Scott Stevenson, is Co-Founder & CEO of Spellbook, a tool to automate legal work that’s built on OpenAI’s GPT-4 and other large language models (LLMs). It has been trained on an enormous dataset of 42 terabytes of text from the Web as an entire, contracts, books and Wikipedia. Spellbook is further tuning the model using proprietary legal datasets.
What initially attracted you to computer engineering?
I loved video games as a child, and was inspired to learn how you can make them as a teen–that set me on the course of becoming a software engineer. I’m drawn to the career’s inherent creativity and in addition appreciate the hardware aspect intertwined in computer engineering.
Are you able to discuss how your experience with GitHub Copilot was the initial inspiration for Spellbook?
We had been working with lawyers for years, attempting to help them automate the drafting of routine contracts using advanced templates. They’d often say the identical thing: “templates are great, but my work is simply too bespoke for them.”
GitHub Copilot was the primary generative AI assistant for software engineers–you’ll be able to start writing code and it can “think ahead” of you, suggesting large chunks of code that you just might want to jot down next. We immediately saw how this might help lawyers draft bespoke agreements, while also helping them intelligently “auto-complete” contracts.
How does Spellbook suggest language for legal contracts?
In the primary version of our product, we offered a classy auto-complete feature, just like Github Copilot. Now we have now a variety of other mechanisms:
- Spellbook Reviews can take an instruction like “aggressively negotiate this agreement for my client” and suggest changes across a whole agreement.
- Spellbook Insights routinely finds risks and suggested clauses across an agreement.
Spellbook also reviews contracts, what sort of insight does it offer legal professionals?
Spellbook offers a wide range of insights during contract reviews for legal professionals. These insights might be tailored using different “Lenses.” We offer default lenses for tasks like contract negotiations, but lawyers may provide custom instructions, equivalent to “Review this contract to make sure it complies with California customer requirements.”
Spellbook can uncover potential risks, discover oversights, pinpoint inconsistencies, and receive useful suggestions for improving and enhancing contracts.
Are you able to describe how Spellbook overcomes the token size limits which are offered by LLMs?
It is a significant a part of what sets us apart and constitutes our unique approach. Managing lengthy contracts that might be greater than lots of of pages can put a strain on an attorney’s bandwidth, but Spellbook’s technology excels in handling them efficiently. While we cannot delve into the specifics of our methods in the mean time, that is where our expertise truly shines.
How is the info sourced to coach the AI models?
We’ve availed of public datasets like EDGAR, in addition to proprietary contract data sets we built during our company’s first phase at www.rallylegal.com. Nevertheless, we expect that RAG-based approaches are the most effective approach to incorporate accurate legal data into generated text. RAG allows many data sources, equivalent to a client’s own documents, to be referenced.
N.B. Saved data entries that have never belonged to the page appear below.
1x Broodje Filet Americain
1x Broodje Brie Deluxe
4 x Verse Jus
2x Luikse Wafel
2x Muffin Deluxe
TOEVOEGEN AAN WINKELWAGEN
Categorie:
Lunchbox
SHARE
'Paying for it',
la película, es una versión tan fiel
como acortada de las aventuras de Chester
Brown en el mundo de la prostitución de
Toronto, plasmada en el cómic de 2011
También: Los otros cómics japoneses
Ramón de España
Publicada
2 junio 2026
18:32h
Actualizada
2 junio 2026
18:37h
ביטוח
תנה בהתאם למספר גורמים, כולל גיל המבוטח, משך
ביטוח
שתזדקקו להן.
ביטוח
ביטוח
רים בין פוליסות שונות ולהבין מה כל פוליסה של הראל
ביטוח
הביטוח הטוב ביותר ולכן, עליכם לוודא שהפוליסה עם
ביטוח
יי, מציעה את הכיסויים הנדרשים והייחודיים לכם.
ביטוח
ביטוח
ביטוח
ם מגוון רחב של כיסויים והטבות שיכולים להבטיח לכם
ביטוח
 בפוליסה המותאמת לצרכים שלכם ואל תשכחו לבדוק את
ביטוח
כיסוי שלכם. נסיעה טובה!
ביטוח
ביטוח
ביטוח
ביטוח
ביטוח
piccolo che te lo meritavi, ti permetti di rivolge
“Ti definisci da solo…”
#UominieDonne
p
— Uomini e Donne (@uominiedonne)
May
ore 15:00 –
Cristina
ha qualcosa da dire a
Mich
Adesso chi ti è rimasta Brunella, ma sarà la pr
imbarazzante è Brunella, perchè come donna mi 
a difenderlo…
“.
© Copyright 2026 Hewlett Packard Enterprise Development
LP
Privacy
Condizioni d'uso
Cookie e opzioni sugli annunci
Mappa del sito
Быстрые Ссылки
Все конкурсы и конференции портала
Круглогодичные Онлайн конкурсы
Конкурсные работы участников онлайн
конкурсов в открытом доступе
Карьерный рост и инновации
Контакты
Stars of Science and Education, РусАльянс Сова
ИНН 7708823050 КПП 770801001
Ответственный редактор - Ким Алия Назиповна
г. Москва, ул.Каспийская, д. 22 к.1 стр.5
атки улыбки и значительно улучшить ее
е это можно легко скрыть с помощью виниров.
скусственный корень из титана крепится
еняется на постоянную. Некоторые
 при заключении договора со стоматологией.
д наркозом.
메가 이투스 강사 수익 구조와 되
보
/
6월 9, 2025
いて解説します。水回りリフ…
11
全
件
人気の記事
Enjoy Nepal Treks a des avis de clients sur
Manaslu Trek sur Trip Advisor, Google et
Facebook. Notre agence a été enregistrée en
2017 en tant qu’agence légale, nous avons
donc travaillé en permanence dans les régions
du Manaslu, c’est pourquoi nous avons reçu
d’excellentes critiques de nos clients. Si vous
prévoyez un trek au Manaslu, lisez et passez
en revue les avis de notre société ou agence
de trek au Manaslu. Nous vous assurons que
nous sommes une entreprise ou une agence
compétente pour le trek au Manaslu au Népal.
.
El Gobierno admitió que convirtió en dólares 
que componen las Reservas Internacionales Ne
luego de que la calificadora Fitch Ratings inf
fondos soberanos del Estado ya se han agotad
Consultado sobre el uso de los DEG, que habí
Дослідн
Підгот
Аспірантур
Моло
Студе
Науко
Laws and regulations change rapidly, how does the AI keep current with the newest news and developments?
We’re finding that retrieval-augmented generation (RAG) approaches are extremely effective for this. We expect of language models more as a “human reasoning” technology. We generally shouldn’t treat LLMs as “databases”, and as a substitute allow them to retrieve reliable information from trusted sources.
How does Spellbook mitigate or reduce AI hallucinations?
We’ve relentlessly tuned every feature in Spellbook to offer the most effective results for lawyers. As mentioned above, RAG also helps keep results relevant and up-to-date. Lastly, our approach to AI known as “Assistive AI”: we all the time keep the lawyer in the motive force’s seat, they usually have to review any suggestions before they’re acted upon. That is central to all the pieces we do.
For the time being contract drafting and review is the first use case, what are some additional use cases that Spellbook plans on offering?
We’re quite focused on being the most effective tool for industrial/contracting lawyers immediately. One natural extension of that helps lawyers with legal diligence during a fancy transaction. Often law firms will put together a deal room containing every substantial legal document in a company, reviewing for risks and discrepancies across the corpus. Spellbook is working towards implementing this use case!
What’s your vision for the long run of AI within the legal career?
Our “Assistive AI” vision is for each lawyer to have an “electric bicycle” which helps them do their job much faster while producing higher quality work and spending more time on adding strategic value to clients relatively than copying and pasting. We expect AI should come to lawyers and be a “wind at their back” without requiring much habit change. We expect every lawyer will soon have an AI switched “on” during every hour of their work, whether or not they are in Word, emailing or in a client meeting.
This ultimately implies that the 70% of potential legal clients, who cannot afford legal services, will finally have the opportunity to be serviced. We’re really enthusiastic about that too.